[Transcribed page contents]
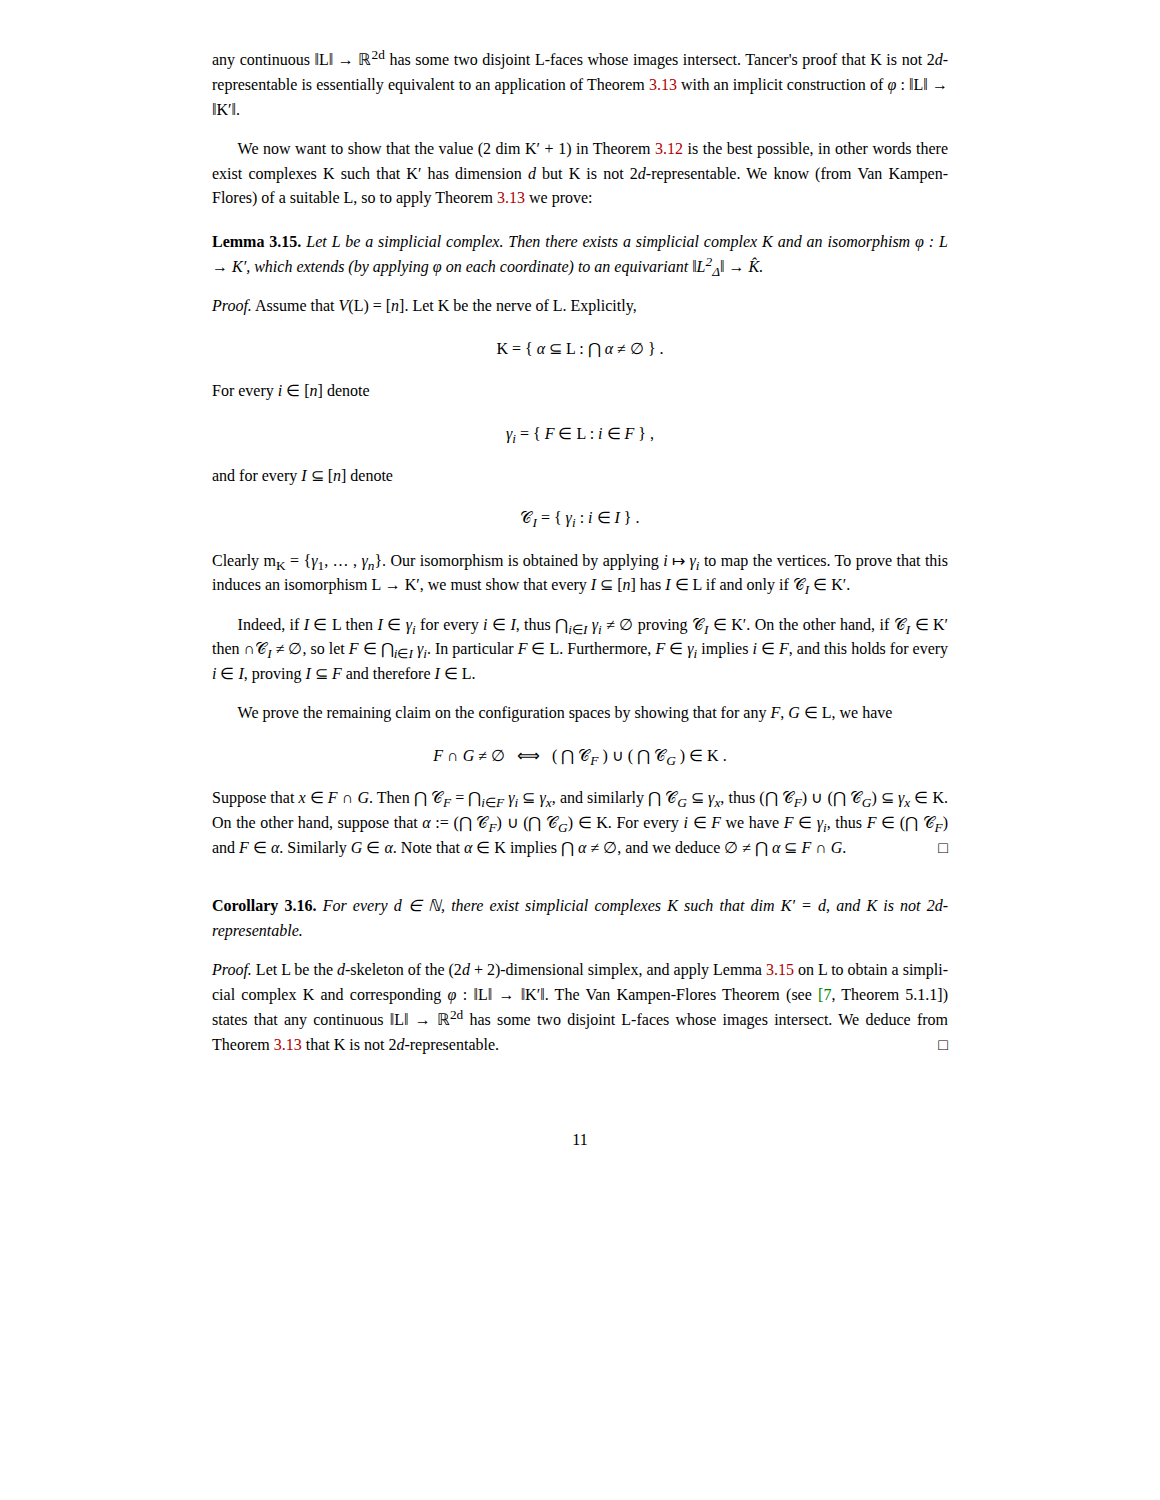any continuous ‖L‖ → ℝ2d has some two disjoint L-faces whose images intersect. Tancer's proof that K is not 2d-representable is essentially equivalent to an application of Theorem 3.13 with an implicit construction of φ : ‖L‖ → ‖K′‖.
We now want to show that the value (2 dim K′ + 1) in Theorem 3.12 is the best possible, in other words there exist complexes K such that K′ has dimension d but K is not 2d-representable. We know (from Van Kampen-Flores) of a suitable L, so to apply Theorem 3.13 we prove:
Lemma 3.15. Let L be a simplicial complex. Then there exists a simplicial complex K and an isomorphism φ : L → K′, which extends (by applying φ on each coordinate) to an equivariant ‖L2Δ‖ → K̂.
Proof. Assume that V(L) = [n]. Let K be the nerve of L. Explicitly,
K = { α ⊆ L : ⋂ α ≠ ∅ } .
For every i ∈ [n] denote
γi = { F ∈ L : i ∈ F } ,
and for every I ⊆ [n] denote
𝒞I = { γi : i ∈ I } .
Clearly mK = {γ1, … , γn}. Our isomorphism is obtained by applying i ↦ γi to map the vertices. To prove that this induces an isomorphism L → K′, we must show that every I ⊆ [n] has I ∈ L if and only if 𝒞I ∈ K′.
Indeed, if I ∈ L then I ∈ γi for every i ∈ I, thus ⋂i∈I γi ≠ ∅ proving 𝒞I ∈ K′. On the other hand, if 𝒞I ∈ K′ then ∩𝒞I ≠ ∅, so let F ∈ ⋂i∈I γi. In particular F ∈ L. Furthermore, F ∈ γi implies i ∈ F, and this holds for every i ∈ I, proving I ⊆ F and therefore I ∈ L.
We prove the remaining claim on the configuration spaces by showing that for any F, G ∈ L, we have
F ∩ G ≠ ∅ ⟺ ( ⋂ 𝒞F ) ∪ ( ⋂ 𝒞G ) ∈ K .
Suppose that x ∈ F ∩ G. Then ⋂ 𝒞F = ⋂i∈F γi ⊆ γx, and similarly ⋂ 𝒞G ⊆ γx, thus (⋂ 𝒞F) ∪ (⋂ 𝒞G) ⊆ γx ∈ K. On the other hand, suppose that α := (⋂ 𝒞F) ∪ (⋂ 𝒞G) ∈ K. For every i ∈ F we have F ∈ γi, thus F ∈ (⋂ 𝒞F) and F ∈ α. Similarly G ∈ α. Note that α ∈ K implies ⋂ α ≠ ∅, and we deduce ∅ ≠ ⋂ α ⊆ F ∩ G. □
Corollary 3.16. For every d ∈ ℕ, there exist simplicial complexes K such that dim K′ = d, and K is not 2d-representable.
Proof. Let L be the d-skeleton of the (2d + 2)-dimensional simplex, and apply Lemma 3.15 on L to obtain a simplicial complex K and corresponding φ : ‖L‖ → ‖K′‖. The Van Kampen-Flores Theorem (see [7, Theorem 5.1.1]) states that any continuous ‖L‖ → ℝ2d has some two disjoint L-faces whose images intersect. We deduce from Theorem 3.13 that K is not 2d-representable. □
11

> TASK DESCRIPTION
Write out the records above once more, word for word, with no pictures.

> SOLUTION BELOW
any continuous ‖L‖ → ℝ2d has some two disjoint L-faces whose images intersect. Tancer's proof that K is not 2d-representable is essentially equivalent to an application of Theorem 3.13 with an implicit construction of φ : ‖L‖ → ‖K′‖.
We now want to show that the value (2 dim K′ + 1) in Theorem 3.12 is the best possible, in other words there exist complexes K such that K′ has dimension d but K is not 2d-representable. We know (from Van Kampen-Flores) of a suitable L, so to apply Theorem 3.13 we prove:
Lemma 3.15. Let L be a simplicial complex. Then there exists a simplicial complex K and an isomorphism φ : L → K′, which extends (by applying φ on each coordinate) to an equivariant ‖L2Δ‖ → K̂.
Proof. Assume that V(L) = [n]. Let K be the nerve of L. Explicitly,
K = { α ⊆ L : ⋂ α ≠ ∅ } .
For every i ∈ [n] denote
γi = { F ∈ L : i ∈ F } ,
and for every I ⊆ [n] denote
𝒞I = { γi : i ∈ I } .
Clearly mK = {γ1, … , γn}. Our isomorphism is obtained by applying i ↦ γi to map the vertices. To prove that this induces an isomorphism L → K′, we must show that every I ⊆ [n] has I ∈ L if and only if 𝒞I ∈ K′.
Indeed, if I ∈ L then I ∈ γi for every i ∈ I, thus ⋂i∈I γi ≠ ∅ proving 𝒞I ∈ K′. On the other hand, if 𝒞I ∈ K′ then ∩𝒞I ≠ ∅, so let F ∈ ⋂i∈I γi. In particular F ∈ L. Furthermore, F ∈ γi implies i ∈ F, and this holds for every i ∈ I, proving I ⊆ F and therefore I ∈ L.
We prove the remaining claim on the configuration spaces by showing that for any F, G ∈ L, we have
F ∩ G ≠ ∅ ⟺ ( ⋂ 𝒞F ) ∪ ( ⋂ 𝒞G ) ∈ K .
Suppose that x ∈ F ∩ G. Then ⋂ 𝒞F = ⋂i∈F γi ⊆ γx, and similarly ⋂ 𝒞G ⊆ γx, thus (⋂ 𝒞F) ∪ (⋂ 𝒞G) ⊆ γx ∈ K. On the other hand, suppose that α := (⋂ 𝒞F) ∪ (⋂ 𝒞G) ∈ K. For every i ∈ F we have F ∈ γi, thus F ∈ (⋂ 𝒞F) and F ∈ α. Similarly G ∈ α. Note that α ∈ K implies ⋂ α ≠ ∅, and we deduce ∅ ≠ ⋂ α ⊆ F ∩ G. □
Corollary 3.16. For every d ∈ ℕ, there exist simplicial complexes K such that dim K′ = d, and K is not 2d-representable.
Proof. Let L be the d-skeleton of the (2d + 2)-dimensional simplex, and apply Lemma 3.15 on L to obtain a simplicial complex K and corresponding φ : ‖L‖ → ‖K′‖. The Van Kampen-Flores Theorem (see [7, Theorem 5.1.1]) states that any continuous ‖L‖ → ℝ2d has some two disjoint L-faces whose images intersect. We deduce from Theorem 3.13 that K is not 2d-representable. □
11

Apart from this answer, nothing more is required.